Today the Pole Barn Guru answers questions about contact information to build a structure, whether or not to use a moisture barrier in a non-conditioned attic, and guidance to insulate a post frame building.
DEAR POLE BARN GURU: Hello, I have a quick question, do you have any regional contact information for people to build these barns? Thank you,
EARL in LOWER MICHIGAN
DEAR EARL: In many areas Hansen Pole Buildings can provide contact information of one or more possible contractors to erect buildings. We can let you know in advance if your area is one or not, however we will not provide names and numbers until after you have invested in a new post frame building kit package from us.
Why?
As much as we would like to believe otherwise, not every client or contractor is morally trustworthy. We have provided builder information to potential clients and had these same wonderful clients try to get builders to go around us and cut a better deal for their building materials. Conversely, we have had builders tell our clients to buy everything direct from them and they will get a better deal.
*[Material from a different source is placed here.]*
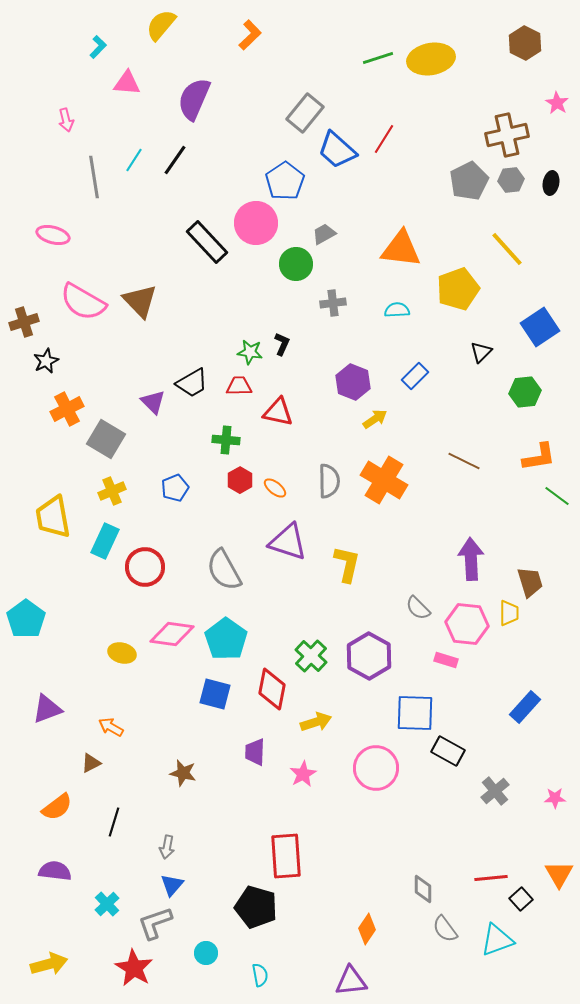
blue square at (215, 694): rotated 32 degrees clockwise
When either of these situations occur, clients are shortchanging themselves as they are not getting a genuine third-party engineered Hansen Pole Building. We hear about these when problems occur (they almost always do) during construction and clients call our office looking for help! My sympathy level for these people is very low, as they have gotten themselves into their own predicament – generally with disastrous results. Often times these same builders fail to see Building Permits are obtained, or neglect to call for required inspections. Or, builders will provide non-engineered and under design buildings – prone to failing under snow or wind loads far below minimum standards.
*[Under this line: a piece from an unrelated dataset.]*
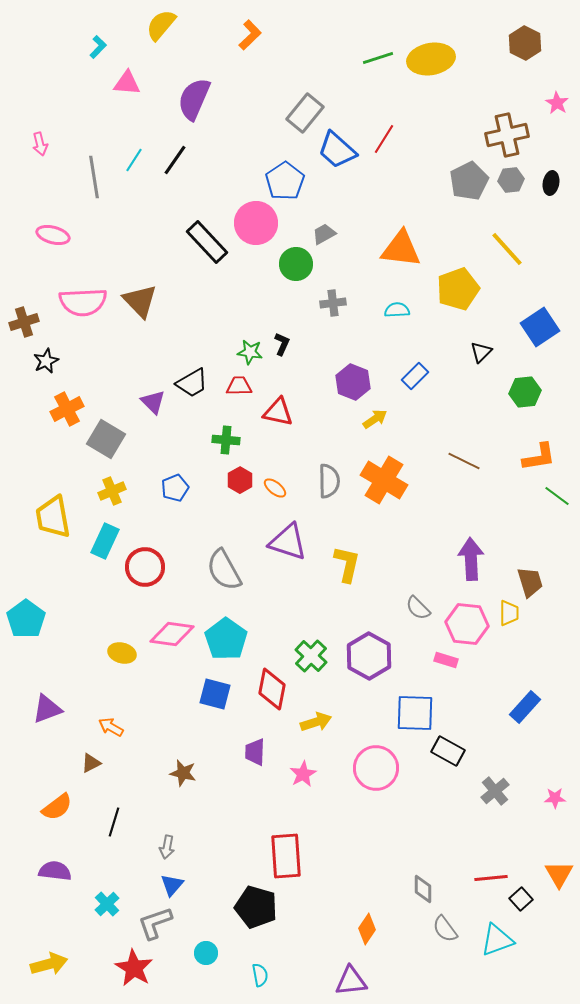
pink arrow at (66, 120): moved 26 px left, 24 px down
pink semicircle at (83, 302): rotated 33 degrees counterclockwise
If it sounds shady, it probably is.
DEAR POLE BARN GURU: Mike, thank you for all the great info…
If I build a pole barn with attic storage and insulate only the walls and ceiling with blown in cellulose such that really only the interior ground floor space is insulated (and it will be heated in the winter), should I still worry about condensation on the roof sheet metal up in the attic, since the air up there should be at a similar temperature to outside? (There will be soffit vents and a ridge vent for attic air flow)
IE, do I need the bubble wrap material, or is it then unnecessary if the attic space is uninsulated?
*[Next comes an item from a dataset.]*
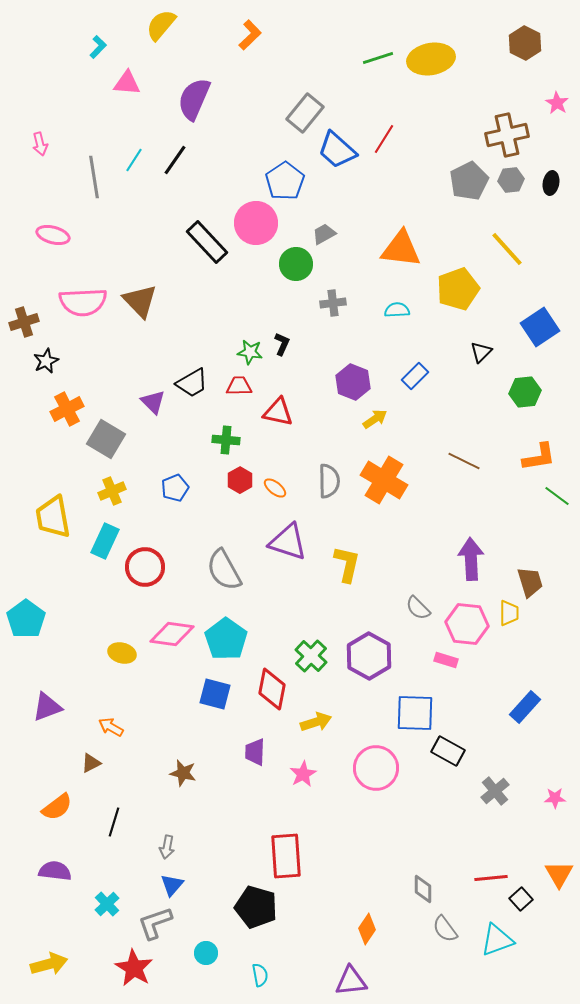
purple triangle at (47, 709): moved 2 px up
Thanks! JESSE in CLEVELAND
DEAR JESSE: Thank you very much for your kind words!
Absolutely, you should be concerned about attic condensation. Warm moist air from inside your conditioned space will rise into attic and when it comes in contact with your building’s roof steel’s cooler surface it will condense (even with ventilation). For sake of ease of construction I would recommend an integrated Condensation Control Membrane (https://www.hansenpolebuildings.com/2014/07/condenstop/ ). It will be slightly more expensive for materials than a Reflective Radiant Barrier, however time saved should make it well worth your investment.
DEAR POLE BARN GURU: In central KY, would it be best to have outside metal, then house wrap on the girts, then plastic vapor barrier, then have blown or fiberglass insulation in the walls, then install metal interior? Is this the correct order or would this be wrong? Also on the ceiling and roof, would you put house wrap under the metal roof, then insulate directly against roof from inside, or just insulate directly on top of the ceiling, which would be metal, like the interior walls? Thank you!! BRAD in LEXINGTON
DEAR BRAD: Here is my definitive guide to post frame insulation: https://www.hansenpolebuildings.com/2018/06/pole-barn-insulation-oh-so-confusing/
In your case – you want moisture to be able to pass out of your wall cavity, so any vapor barrier needs to be on inside directly behind your finished wall surface material. House wrap (Weather Resistant Barrier or WRB) is not a vapor barrier. If installed directly under your roof steel it will allow warm moist air to pass through and you will have condensation between WRB and steel. Not good.
Directly between roof steel and purlins use one of these:
Properly sealed Radiant Reflective Barrier, Steel with Condenstop or Dripstop factory applied, 30# felt or Ice/Snow Shield over plywood or OSB, or (if none of those previously mentioned) two inches of closed cell spray foam. Me, I’d vote for Condenstop/Dripstop as it is a relatively low investment and easy to install. Blow in insulation on top of your ceiling.
And think hard about steel liner panels – they are more expensive than drywall, they reflect sound, there is a potential for condensation from your ceiling and it is difficult to attach things to walls (shelves, cabinets, work benches, etc.).